Records for processing START
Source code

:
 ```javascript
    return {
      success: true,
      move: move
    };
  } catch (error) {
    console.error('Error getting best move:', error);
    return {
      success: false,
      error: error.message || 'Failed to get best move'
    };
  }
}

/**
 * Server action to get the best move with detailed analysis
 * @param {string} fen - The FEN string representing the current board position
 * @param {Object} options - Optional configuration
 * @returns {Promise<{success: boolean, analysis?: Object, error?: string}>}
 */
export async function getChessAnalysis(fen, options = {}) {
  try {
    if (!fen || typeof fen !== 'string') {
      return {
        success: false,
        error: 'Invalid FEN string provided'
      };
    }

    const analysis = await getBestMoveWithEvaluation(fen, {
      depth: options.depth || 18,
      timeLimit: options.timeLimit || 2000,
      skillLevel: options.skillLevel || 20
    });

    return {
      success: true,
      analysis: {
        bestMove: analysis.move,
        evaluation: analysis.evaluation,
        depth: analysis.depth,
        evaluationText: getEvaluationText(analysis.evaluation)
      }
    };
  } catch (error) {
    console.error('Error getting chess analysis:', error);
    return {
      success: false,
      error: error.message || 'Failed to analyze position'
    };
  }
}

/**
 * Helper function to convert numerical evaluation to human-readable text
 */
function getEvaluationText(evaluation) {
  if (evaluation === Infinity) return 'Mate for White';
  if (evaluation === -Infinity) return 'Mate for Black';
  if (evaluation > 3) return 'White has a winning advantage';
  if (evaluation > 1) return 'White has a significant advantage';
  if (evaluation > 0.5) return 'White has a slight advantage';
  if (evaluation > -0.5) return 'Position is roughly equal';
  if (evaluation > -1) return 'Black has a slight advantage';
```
Records for processing END
Return the listing in full, exactly.

* [Solved problem]:
Source code

:
 ```javascript
    return {
      success: true,
      move: move
    };
  } catch (error) {
    console.error('Error getting best move:', error);
    return {
      success: false,
      error: error.message || 'Failed to get best move'
    };
  }
}

/**
 * Server action to get the best move with detailed analysis
 * @param {string} fen - The FEN string representing the current board position
 * @param {Object} options - Optional configuration
 * @returns {Promise<{success: boolean, analysis?: Object, error?: string}>}
 */
export async function getChessAnalysis(fen, options = {}) {
  try {
    if (!fen || typeof fen !== 'string') {
      return {
        success: false,
        error: 'Invalid FEN string provided'
      };
    }

    const analysis = await getBestMoveWithEvaluation(fen, {
      depth: options.depth || 18,
      timeLimit: options.timeLimit || 2000,
      skillLevel: options.skillLevel || 20
    });

    return {
      success: true,
      analysis: {
        bestMove: analysis.move,
        evaluation: analysis.evaluation,
        depth: analysis.depth,
        evaluationText: getEvaluationText(analysis.evaluation)
      }
    };
  } catch (error) {
    console.error('Error getting chess analysis:', error);
    return {
      success: false,
      error: error.message || 'Failed to analyze position'
    };
  }
}

/**
 * Helper function to convert numerical evaluation to human-readable text
 */
function getEvaluationText(evaluation) {
  if (evaluation === Infinity) return 'Mate for White';
  if (evaluation === -Infinity) return 'Mate for Black';
  if (evaluation > 3) return 'White has a winning advantage';
  if (evaluation > 1) return 'White has a significant advantage';
  if (evaluation > 0.5) return 'White has a slight advantage';
  if (evaluation > -0.5) return 'Position is roughly equal';
  if (evaluation > -1) return 'Black has a slight advantage';
```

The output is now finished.